▼
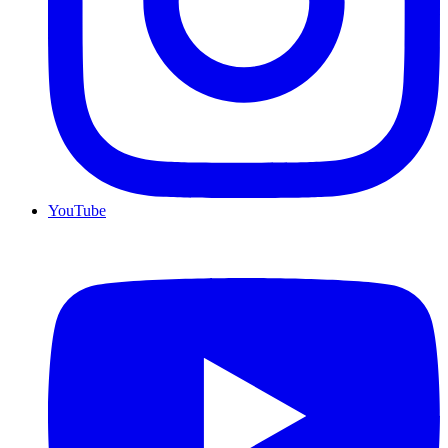
YouTube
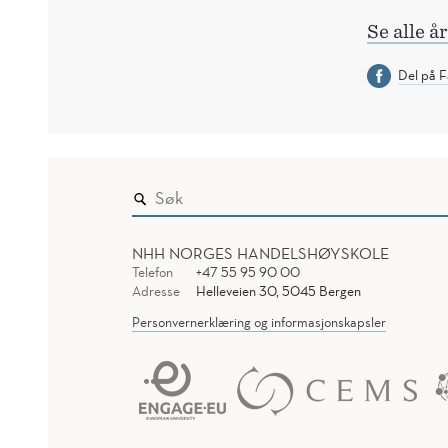
Se alle å
Del på 
NHH NORGES HANDELSHØYSKOLE
Telefon
+47 55 95 90 00
Adresse
Helleveien 30, 5045 Bergen
Personvernerklæring og informasjonskapsler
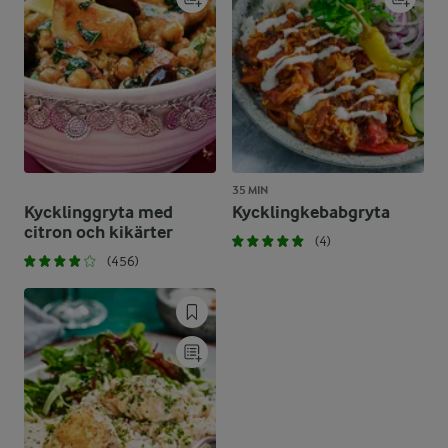
35 MIN
Kycklinggryta med
Kycklingkebabgryta
citron och kikärter
(4)
(456)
▲
▸ **What the task asks**:
Retype all entries exactly; omit pictures.

▸ **Problem solution**:
YouTube
Se alle å
Del på 
NHH NORGES HANDELSHØYSKOLE
Telefon
+47 55 95 90 00
Adresse
Helleveien 30, 5045 Bergen
Personvernerklæring og informasjonskapsler
35 MIN
Kycklinggryta med
Kycklingkebabgryta
citron och kikärter
(4)
(456)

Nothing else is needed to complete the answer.